• [EXERCISE]:
Which lines of the data include the string "Kong"? List them all.

• [DATA IN THIS EXERCISE]:
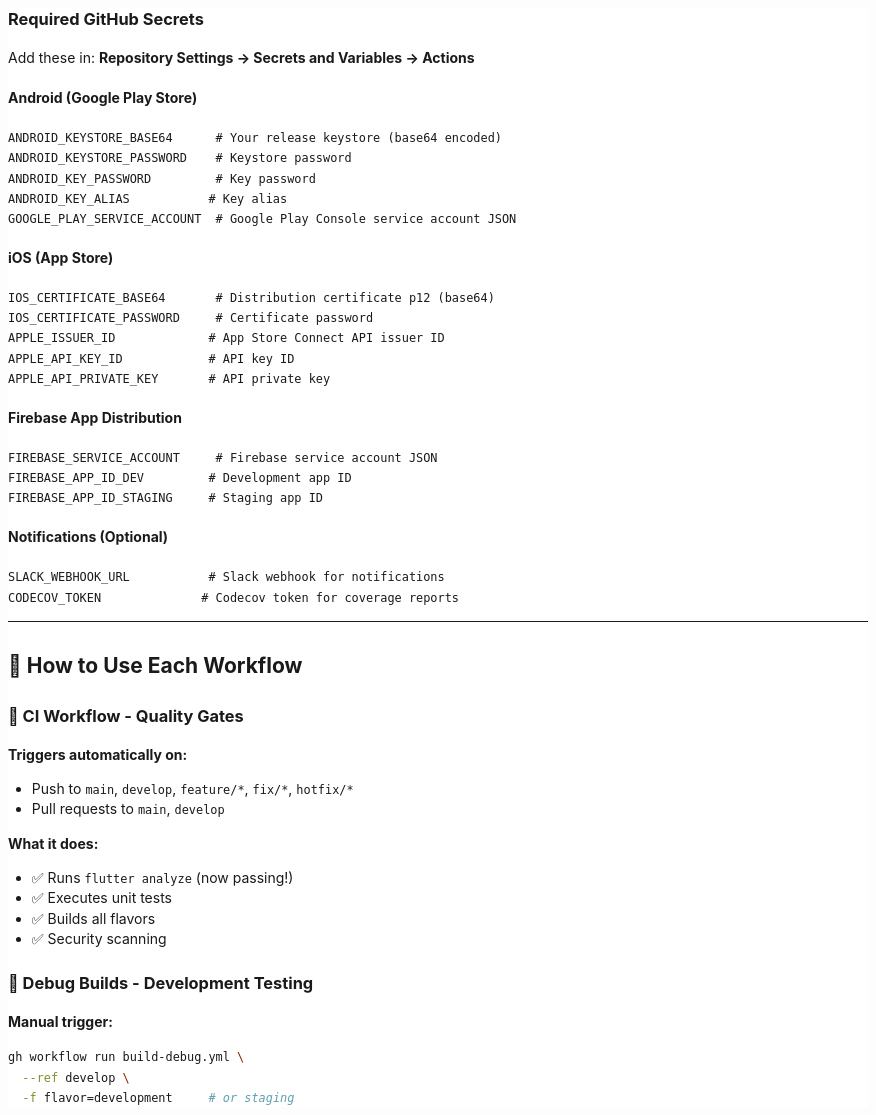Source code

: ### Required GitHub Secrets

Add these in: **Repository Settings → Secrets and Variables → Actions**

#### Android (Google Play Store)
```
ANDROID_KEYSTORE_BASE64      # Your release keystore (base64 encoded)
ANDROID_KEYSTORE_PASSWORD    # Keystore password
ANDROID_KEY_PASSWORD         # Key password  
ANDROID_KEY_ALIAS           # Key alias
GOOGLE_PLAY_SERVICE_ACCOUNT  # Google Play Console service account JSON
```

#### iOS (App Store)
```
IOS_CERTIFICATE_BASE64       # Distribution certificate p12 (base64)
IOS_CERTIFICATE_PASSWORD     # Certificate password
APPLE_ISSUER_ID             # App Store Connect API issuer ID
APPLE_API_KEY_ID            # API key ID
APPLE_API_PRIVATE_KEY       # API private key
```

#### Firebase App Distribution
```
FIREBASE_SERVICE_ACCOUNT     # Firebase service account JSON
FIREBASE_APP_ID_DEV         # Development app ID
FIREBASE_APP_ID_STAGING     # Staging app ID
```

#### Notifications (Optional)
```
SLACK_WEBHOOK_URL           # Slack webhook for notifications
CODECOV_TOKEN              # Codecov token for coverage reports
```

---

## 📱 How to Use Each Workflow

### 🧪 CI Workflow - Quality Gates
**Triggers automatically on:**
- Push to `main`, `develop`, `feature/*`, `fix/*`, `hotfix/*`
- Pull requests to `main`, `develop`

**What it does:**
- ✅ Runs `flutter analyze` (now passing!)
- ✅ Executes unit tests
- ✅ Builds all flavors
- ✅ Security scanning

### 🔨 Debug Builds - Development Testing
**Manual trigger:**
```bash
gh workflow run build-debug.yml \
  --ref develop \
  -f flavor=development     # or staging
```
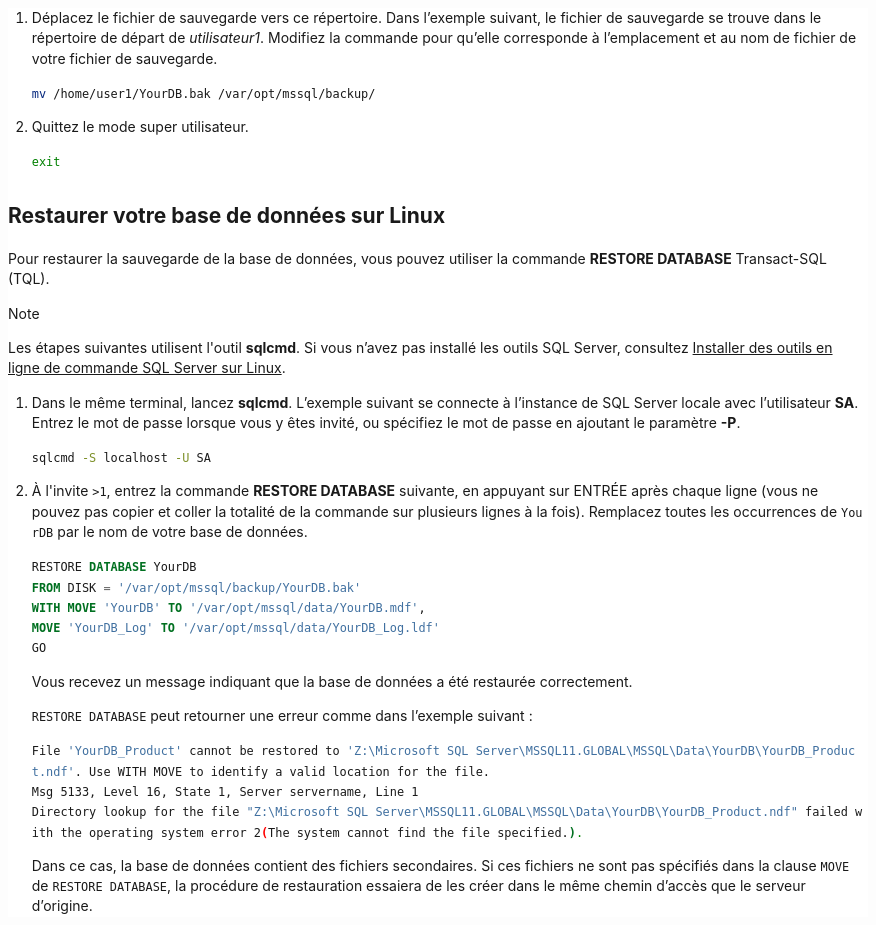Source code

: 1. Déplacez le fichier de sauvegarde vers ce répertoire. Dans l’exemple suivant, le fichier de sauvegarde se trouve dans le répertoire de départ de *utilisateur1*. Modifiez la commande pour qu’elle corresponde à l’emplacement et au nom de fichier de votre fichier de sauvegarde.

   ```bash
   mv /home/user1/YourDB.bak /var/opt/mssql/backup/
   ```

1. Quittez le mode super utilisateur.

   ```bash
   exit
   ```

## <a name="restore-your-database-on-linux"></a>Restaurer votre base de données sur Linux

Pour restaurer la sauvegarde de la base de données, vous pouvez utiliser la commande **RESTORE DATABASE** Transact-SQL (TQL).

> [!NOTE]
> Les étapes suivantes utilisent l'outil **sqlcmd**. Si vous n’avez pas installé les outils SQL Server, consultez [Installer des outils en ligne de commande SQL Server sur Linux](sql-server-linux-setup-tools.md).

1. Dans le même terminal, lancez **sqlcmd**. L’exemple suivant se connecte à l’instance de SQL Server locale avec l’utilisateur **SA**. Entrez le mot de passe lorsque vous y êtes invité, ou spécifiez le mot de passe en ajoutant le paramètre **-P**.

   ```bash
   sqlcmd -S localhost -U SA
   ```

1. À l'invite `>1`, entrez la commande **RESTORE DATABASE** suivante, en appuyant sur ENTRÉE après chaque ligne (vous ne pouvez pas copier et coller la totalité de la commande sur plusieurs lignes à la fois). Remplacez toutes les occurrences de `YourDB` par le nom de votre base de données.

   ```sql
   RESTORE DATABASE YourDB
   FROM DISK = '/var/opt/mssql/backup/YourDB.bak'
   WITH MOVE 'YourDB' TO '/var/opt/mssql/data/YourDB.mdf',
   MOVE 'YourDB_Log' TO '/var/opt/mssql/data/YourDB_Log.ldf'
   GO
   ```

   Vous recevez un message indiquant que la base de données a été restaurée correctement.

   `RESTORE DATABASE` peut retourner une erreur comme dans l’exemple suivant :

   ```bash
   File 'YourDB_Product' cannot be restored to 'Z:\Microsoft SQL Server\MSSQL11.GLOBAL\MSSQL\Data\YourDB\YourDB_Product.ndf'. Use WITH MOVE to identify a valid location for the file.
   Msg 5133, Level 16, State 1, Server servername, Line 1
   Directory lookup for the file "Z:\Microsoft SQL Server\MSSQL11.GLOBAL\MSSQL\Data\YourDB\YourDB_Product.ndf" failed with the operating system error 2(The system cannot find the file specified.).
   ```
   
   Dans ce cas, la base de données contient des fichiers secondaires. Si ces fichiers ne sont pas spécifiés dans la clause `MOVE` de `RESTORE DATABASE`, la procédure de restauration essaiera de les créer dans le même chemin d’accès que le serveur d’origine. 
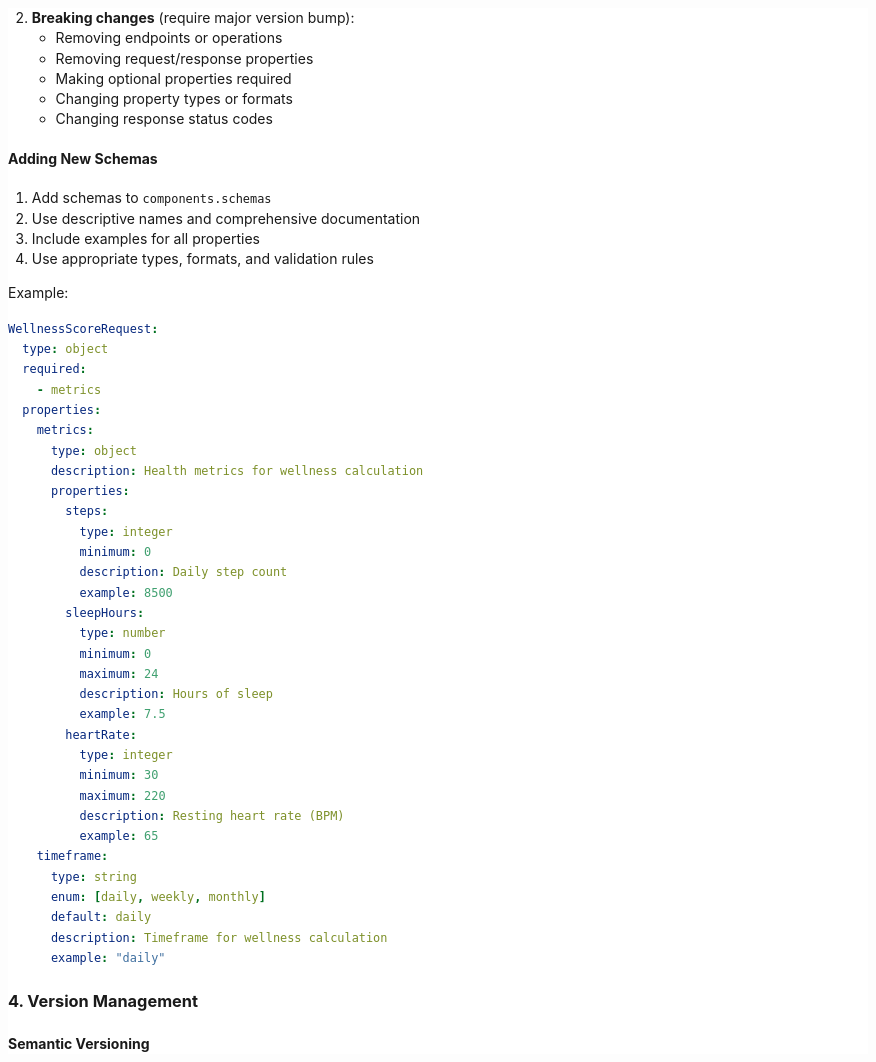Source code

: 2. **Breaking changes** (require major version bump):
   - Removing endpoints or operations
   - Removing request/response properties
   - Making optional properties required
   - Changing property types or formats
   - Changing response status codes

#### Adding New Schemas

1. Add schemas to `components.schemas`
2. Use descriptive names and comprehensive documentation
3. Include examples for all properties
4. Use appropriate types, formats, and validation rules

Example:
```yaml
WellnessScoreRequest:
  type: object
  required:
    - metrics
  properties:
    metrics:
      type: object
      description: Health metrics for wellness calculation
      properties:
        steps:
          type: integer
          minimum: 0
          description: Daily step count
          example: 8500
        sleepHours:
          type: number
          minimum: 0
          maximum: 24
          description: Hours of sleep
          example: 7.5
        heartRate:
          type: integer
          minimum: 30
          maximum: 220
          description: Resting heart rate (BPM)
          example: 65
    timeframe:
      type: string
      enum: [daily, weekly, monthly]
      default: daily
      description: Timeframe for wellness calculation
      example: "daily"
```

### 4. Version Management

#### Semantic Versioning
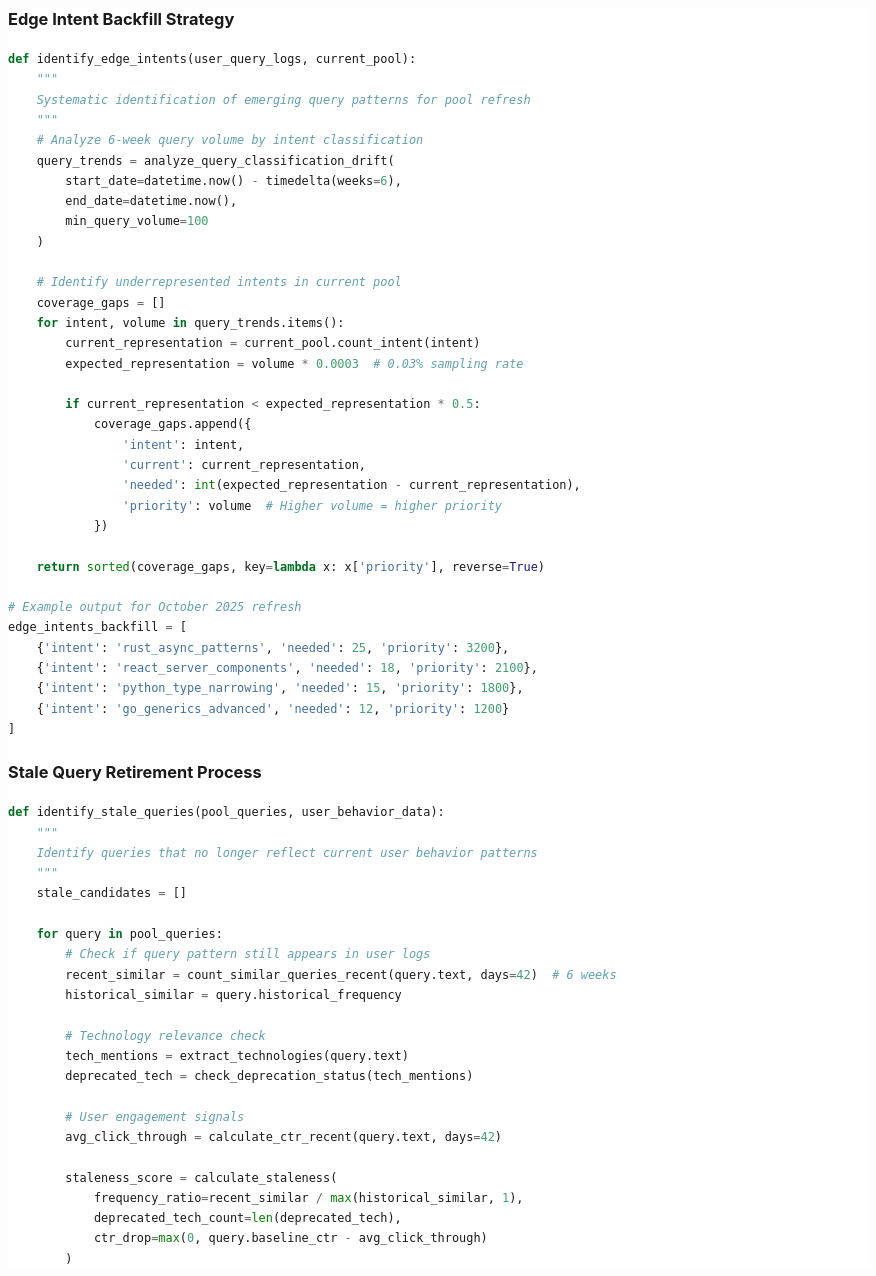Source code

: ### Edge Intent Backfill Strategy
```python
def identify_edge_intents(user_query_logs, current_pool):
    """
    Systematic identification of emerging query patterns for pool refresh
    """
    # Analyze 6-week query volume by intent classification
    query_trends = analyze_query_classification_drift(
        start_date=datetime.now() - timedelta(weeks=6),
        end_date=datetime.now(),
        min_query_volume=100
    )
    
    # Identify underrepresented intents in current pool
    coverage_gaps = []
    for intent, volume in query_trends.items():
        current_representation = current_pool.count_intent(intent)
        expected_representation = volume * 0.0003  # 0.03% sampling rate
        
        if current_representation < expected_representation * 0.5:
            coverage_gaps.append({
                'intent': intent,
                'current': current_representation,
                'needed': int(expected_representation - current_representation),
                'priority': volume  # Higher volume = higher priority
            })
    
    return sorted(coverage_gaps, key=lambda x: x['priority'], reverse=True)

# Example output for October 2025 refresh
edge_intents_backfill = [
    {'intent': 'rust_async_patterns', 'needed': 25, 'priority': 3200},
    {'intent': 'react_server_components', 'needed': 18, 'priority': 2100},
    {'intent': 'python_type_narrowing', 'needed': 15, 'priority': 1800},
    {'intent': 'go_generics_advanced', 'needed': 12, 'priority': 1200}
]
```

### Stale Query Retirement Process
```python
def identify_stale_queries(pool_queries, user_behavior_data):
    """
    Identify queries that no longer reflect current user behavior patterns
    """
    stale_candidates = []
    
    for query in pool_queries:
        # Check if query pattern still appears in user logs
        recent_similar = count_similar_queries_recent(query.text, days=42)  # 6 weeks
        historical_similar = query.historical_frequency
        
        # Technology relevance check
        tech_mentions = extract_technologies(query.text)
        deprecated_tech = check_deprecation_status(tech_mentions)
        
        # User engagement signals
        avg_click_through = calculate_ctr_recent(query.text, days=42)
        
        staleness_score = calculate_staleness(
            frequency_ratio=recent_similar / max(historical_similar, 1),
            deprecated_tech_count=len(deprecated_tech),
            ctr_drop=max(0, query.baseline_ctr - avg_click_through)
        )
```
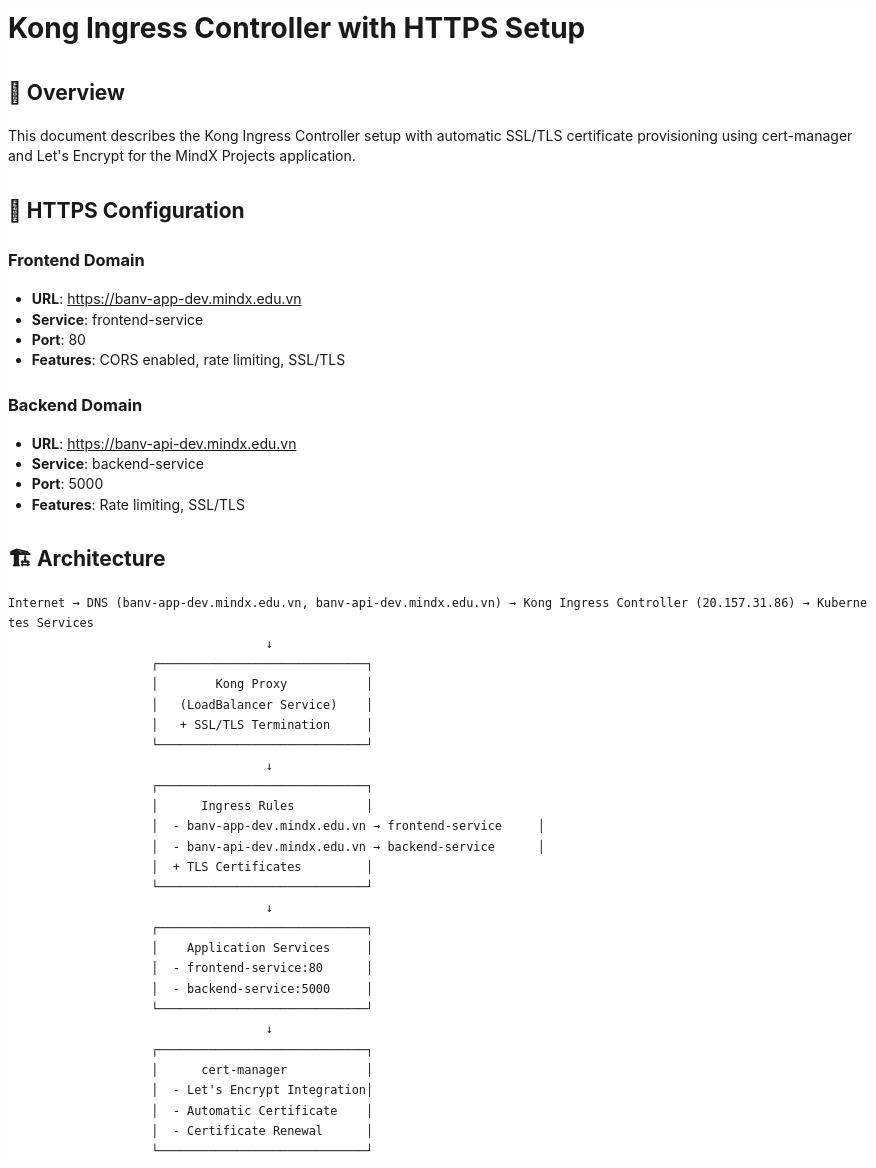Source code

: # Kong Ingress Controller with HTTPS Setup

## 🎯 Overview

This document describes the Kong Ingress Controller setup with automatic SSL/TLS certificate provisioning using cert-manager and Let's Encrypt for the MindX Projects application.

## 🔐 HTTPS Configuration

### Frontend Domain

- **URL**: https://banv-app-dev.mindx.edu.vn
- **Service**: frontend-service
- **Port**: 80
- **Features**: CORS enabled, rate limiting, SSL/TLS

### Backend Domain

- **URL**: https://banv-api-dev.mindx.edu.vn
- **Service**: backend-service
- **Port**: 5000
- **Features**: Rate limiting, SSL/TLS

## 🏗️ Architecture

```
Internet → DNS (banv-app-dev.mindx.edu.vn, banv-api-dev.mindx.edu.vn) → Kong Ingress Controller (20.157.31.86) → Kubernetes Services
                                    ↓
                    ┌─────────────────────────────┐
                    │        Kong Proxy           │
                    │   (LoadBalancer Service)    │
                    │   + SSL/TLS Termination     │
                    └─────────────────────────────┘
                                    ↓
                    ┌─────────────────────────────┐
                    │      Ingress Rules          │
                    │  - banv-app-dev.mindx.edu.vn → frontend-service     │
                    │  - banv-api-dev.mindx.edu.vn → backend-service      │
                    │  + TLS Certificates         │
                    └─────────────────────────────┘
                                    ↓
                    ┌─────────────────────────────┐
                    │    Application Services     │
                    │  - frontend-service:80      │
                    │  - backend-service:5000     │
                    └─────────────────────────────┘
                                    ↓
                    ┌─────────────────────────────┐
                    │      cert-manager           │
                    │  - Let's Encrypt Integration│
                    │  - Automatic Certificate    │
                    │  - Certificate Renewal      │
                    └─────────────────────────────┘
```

• [OUTPUT OF THE TASK]:
: # Kong Ingress Controller with HTTPS Setup
This document describes the Kong Ingress Controller setup with automatic SSL/TLS certificate provisioning using cert-manager and Let's Encrypt for the MindX Projects application.
Internet → DNS (banv-app-dev.mindx.edu.vn, banv-api-dev.mindx.edu.vn) → Kong Ingress Controller (20.157.31.86) → Kubernetes Services
                    │        Kong Proxy           │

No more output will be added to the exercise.